- **Instrução escrita A**
Verifique se cada afirmação a seguir está de acordo com o texto sobre a onda de prisões no Brasil, respondendo sim ou não e citando literalmente as palavras do texto que decidem a questão: (i) as operações reúnem a Polícia Federal e o Ministério Público; (ii) o Presidente do Senado acatou o afastamento determinado pelo Ministro do Supremo; (iii) o Governador de Minas anunciou a calamidade.
- **Instrução escrita B**
Prossiga com o texto sobre a onda de prisões no Brasil a partir da última frase apresentada.

- **Seção do documento**
━━━━━━━━━━━━━━━━
Por Roberto Tardelli, Justificando –
Uma onda de prisões varre o Brasil, prisões de prefeitos, ex-governadores, vereadores, tantas que as televisões se encontram em enorme dificuldade para cobrir e para separar os nomes exóticos que se atribuem às operações, que junta Polícia Federal e Ministério Público, seja federal, seja estadual. Dando um bico pra torcida e mandando a bola no refletor, um Ministro do Supremo, em uma decisão helicoidal, afasta o Presidente do Senado, que, como a gente diz em Ribeirão Preto, trucou, resistiu e não se deu por afastado.
O Governador de Minas anuncia a calamidade e o Rio de Janeiro se transforma em uma praça de guerra tão atônita que igrejas foram invadidas pela polícia militar para atirar contra funcionários públicos, seus colegas, reduzidos à miséria pela incúria de governadores. As cenas chocaram pelo hiper-realismo, que deixou evidenciado um fosso enorme entre o Governo e o povo.
━━━━━━━━━━━━━━━━
- **Dados extraídos**
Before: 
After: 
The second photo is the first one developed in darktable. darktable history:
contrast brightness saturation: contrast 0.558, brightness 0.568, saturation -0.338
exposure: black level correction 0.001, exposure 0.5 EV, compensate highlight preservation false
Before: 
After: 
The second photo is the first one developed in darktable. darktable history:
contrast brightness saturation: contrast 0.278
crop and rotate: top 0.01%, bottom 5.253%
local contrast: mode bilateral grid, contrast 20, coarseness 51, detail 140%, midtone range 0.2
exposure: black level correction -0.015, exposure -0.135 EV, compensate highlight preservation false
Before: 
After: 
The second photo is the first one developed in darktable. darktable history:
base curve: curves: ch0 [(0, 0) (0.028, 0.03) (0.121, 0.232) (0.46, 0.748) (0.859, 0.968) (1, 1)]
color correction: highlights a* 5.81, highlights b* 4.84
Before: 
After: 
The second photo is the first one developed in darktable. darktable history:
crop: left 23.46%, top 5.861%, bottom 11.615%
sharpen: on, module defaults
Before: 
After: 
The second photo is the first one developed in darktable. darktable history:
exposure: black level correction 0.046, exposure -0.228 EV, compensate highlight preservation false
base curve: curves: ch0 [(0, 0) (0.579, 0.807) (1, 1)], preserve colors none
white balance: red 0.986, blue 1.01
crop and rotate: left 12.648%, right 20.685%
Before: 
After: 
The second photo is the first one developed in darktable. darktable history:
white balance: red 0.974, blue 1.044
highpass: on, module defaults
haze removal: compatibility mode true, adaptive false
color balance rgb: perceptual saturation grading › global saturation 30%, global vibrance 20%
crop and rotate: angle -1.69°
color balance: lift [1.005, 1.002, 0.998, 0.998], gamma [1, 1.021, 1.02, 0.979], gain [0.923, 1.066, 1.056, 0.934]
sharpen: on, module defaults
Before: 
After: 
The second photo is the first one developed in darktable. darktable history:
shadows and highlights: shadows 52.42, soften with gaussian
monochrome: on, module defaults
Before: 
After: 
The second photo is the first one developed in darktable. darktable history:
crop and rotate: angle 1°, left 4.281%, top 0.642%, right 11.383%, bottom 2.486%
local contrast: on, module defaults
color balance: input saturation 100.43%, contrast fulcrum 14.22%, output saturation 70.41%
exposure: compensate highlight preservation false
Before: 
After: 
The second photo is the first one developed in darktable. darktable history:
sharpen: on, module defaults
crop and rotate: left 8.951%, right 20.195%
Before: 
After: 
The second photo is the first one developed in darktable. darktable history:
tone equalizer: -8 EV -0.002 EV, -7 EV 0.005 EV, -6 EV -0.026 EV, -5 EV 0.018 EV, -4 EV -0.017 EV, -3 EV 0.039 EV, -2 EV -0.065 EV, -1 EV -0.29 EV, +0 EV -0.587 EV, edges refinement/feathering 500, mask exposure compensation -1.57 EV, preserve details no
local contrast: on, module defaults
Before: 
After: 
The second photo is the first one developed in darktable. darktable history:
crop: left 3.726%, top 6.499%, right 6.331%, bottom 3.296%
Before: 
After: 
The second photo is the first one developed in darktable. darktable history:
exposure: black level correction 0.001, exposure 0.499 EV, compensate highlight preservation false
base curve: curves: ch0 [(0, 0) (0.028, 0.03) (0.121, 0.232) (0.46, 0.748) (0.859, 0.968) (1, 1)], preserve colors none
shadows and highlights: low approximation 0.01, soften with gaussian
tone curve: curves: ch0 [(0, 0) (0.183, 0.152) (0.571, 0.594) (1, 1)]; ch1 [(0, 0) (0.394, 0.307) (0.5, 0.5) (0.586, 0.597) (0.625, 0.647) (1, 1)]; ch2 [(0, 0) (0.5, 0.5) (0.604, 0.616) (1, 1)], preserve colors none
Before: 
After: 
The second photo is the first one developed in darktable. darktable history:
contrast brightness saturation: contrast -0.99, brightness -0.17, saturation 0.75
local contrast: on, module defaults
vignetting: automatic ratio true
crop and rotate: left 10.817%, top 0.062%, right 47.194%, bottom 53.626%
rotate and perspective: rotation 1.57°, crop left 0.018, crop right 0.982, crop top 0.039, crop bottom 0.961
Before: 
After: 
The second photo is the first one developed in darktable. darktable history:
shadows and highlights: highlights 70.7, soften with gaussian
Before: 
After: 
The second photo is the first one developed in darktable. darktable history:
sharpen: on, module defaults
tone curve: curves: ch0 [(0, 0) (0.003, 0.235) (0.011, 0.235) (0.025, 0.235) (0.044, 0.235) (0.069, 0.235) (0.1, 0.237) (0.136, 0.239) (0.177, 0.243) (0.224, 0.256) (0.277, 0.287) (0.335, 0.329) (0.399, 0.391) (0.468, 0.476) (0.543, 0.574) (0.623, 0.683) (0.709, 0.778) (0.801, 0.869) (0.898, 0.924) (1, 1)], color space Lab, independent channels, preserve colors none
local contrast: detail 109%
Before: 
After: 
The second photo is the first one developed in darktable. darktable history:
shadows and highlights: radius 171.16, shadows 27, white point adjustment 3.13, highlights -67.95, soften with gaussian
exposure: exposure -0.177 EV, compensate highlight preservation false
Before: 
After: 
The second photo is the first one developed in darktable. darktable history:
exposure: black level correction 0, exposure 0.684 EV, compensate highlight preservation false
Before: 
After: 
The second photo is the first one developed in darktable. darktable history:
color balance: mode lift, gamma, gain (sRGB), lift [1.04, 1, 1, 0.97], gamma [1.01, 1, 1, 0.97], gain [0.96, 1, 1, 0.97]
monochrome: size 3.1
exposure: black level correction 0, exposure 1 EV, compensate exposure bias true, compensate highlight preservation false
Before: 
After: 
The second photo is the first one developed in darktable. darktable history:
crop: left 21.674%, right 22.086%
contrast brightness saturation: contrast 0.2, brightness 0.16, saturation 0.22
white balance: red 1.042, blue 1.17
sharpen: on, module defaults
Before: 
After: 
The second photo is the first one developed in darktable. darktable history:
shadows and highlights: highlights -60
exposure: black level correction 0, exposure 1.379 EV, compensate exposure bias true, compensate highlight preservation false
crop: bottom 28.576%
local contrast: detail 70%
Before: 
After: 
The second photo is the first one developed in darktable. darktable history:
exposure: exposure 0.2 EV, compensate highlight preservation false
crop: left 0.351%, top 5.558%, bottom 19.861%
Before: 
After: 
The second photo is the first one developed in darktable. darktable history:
━━━━━━━━━━━━━━━━
- **Resultado da tarefa A**
(i) Sim: "que junta Polícia Federal e Ministério Público".
(ii) Não: "trucou, resistiu e não se deu por afastado".
(iii) Sim: "O Governador de Minas anuncia a calamidade".

- **Resultado da tarefa B**
Um pacote previdenciário empurrou a conta para pensionistas e reduziu valores e esticou ao limite o tempo para uma aposentadoria famélica. Tecnocratas de óculos e paletós culpam o povo por existir e desse pacote de horrores excluem-se os barões de sempre e os fardados de sempre. A culpa é do povão. Os gastos públicos ficarão congelados por vinte anos. De novo, o povão. Entre tantos dissabores, claro, um momento de relax: o padrinho dos punitivistas, o deus vivo dos haters, o ídolo dos procuradores/promotores, o Super-Juiz, aquele um que recebe o prêmio de uma revista que quer ser mais fascista que sua concorrente semanal, sorri entre os seus amigos, um potentado do varejo nacional, composto pelo círculo duro do PSDB, o grande articulista do impeachment e alguns outros mais.
A Folha de São Paulo trouxe a foto. Ninguém mais sabe quem é réu, quem é juiz, quem é acusador. No banquete plutocrata, a ordem das cadeiras não altera a opressão.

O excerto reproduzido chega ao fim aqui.